DATA EXCERPTS
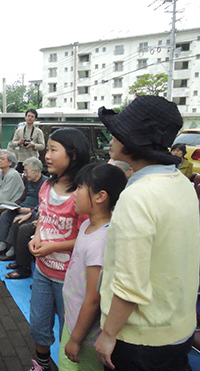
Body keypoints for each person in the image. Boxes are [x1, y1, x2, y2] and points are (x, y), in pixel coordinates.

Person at [94, 96, 200, 371]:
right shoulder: (182, 184)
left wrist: (107, 334)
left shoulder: (138, 196)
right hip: (178, 327)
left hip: (140, 339)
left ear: (132, 141)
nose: (112, 136)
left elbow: (130, 284)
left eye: (118, 131)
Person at [27, 128, 90, 371]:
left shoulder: (82, 195)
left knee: (70, 329)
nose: (47, 156)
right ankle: (41, 365)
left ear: (73, 156)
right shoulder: (46, 186)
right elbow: (43, 216)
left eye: (54, 150)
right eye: (48, 149)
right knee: (38, 326)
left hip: (70, 279)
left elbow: (88, 237)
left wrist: (53, 246)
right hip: (43, 272)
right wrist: (37, 236)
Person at [58, 163, 127, 371]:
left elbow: (93, 297)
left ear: (100, 197)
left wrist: (76, 339)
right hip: (73, 321)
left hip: (86, 335)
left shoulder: (101, 240)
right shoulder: (88, 225)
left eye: (80, 188)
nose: (74, 194)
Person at [0, 157, 47, 261]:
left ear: (36, 171)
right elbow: (22, 197)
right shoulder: (28, 181)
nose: (25, 174)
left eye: (27, 171)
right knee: (5, 215)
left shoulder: (45, 183)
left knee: (17, 220)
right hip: (22, 207)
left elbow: (43, 204)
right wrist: (13, 205)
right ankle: (2, 244)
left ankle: (12, 249)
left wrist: (29, 210)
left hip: (32, 211)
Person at [9, 109, 45, 173]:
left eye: (32, 116)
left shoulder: (38, 131)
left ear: (35, 119)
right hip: (21, 160)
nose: (30, 118)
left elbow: (42, 146)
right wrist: (19, 143)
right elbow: (12, 144)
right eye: (28, 116)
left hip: (33, 161)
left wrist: (33, 145)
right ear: (25, 117)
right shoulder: (19, 130)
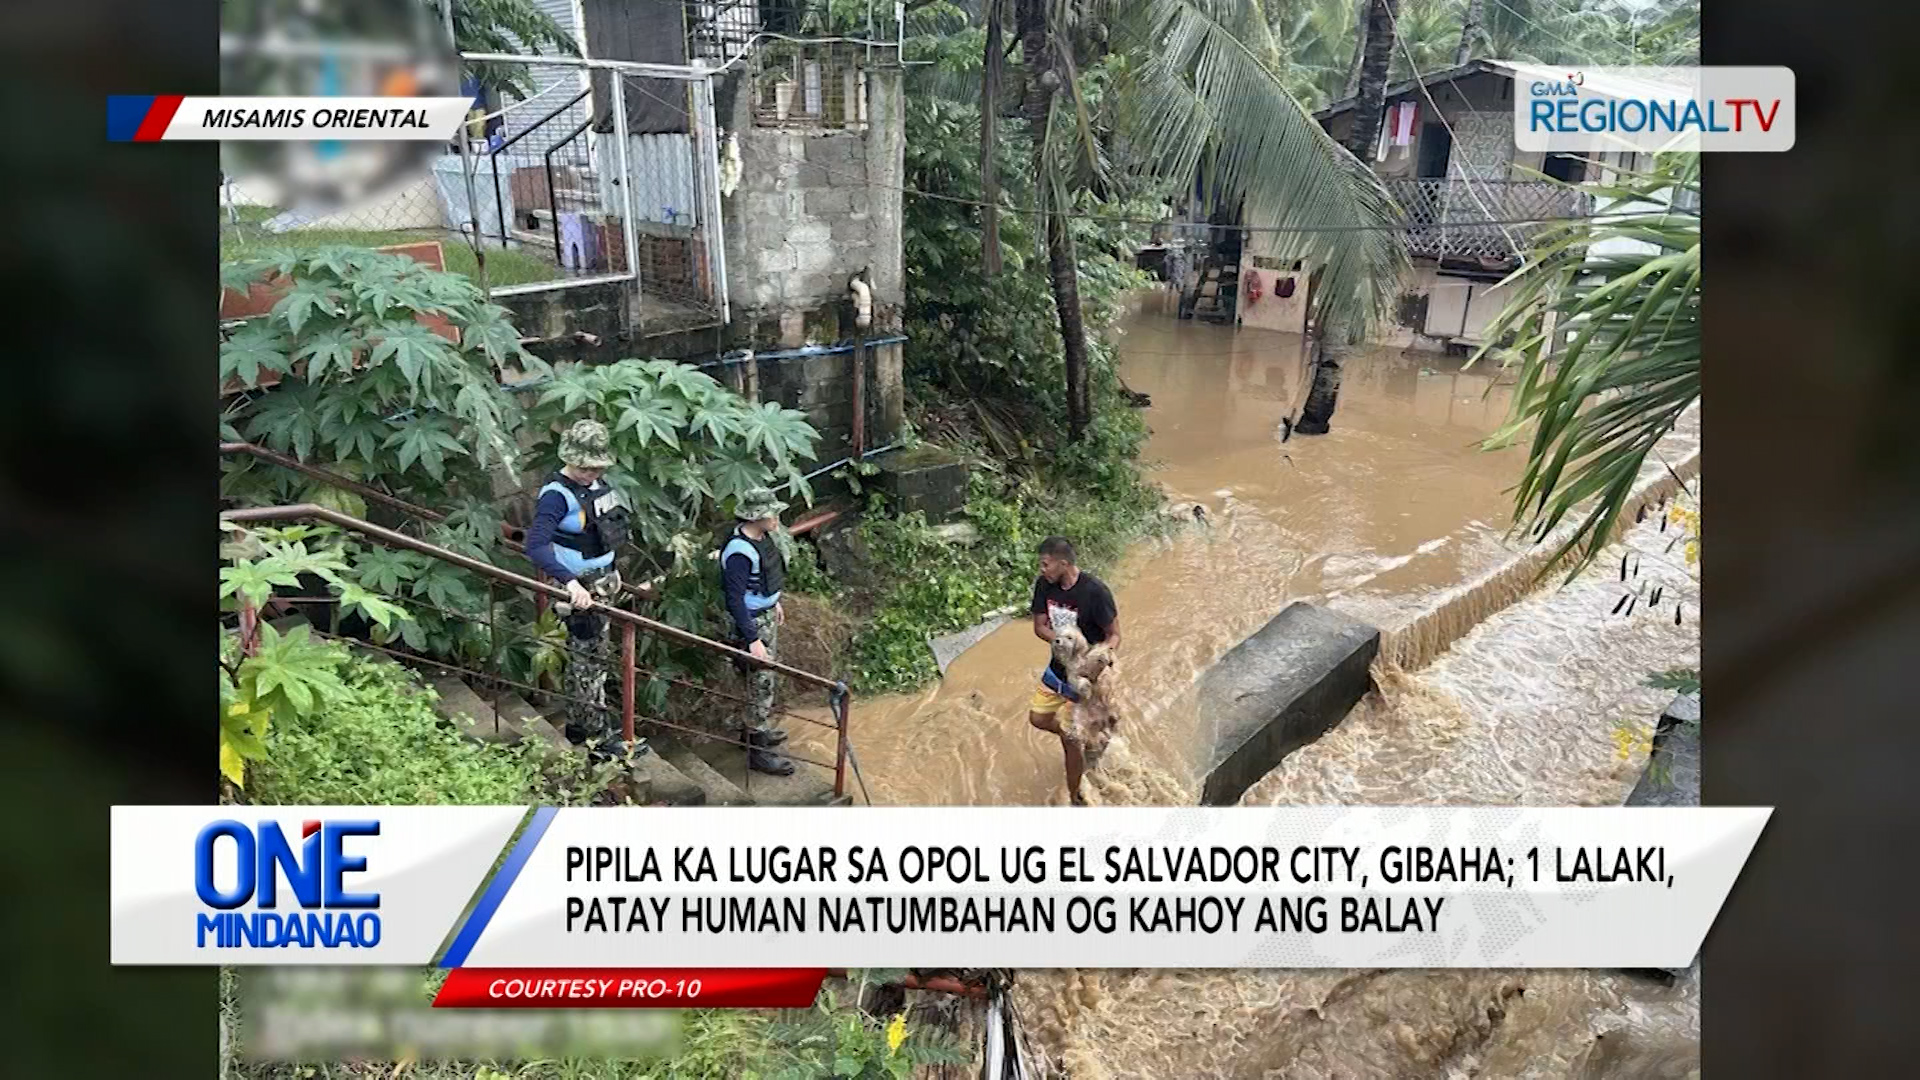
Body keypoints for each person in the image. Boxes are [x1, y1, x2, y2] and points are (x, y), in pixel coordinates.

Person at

WHAT TO DO
All lines of the records above with the word "knee" in them are to be copied.

RESULT FOR THIS TASK
left knee: (70, 329)
right knee: (38, 326)
right knee: (5, 215)
left knee: (17, 220)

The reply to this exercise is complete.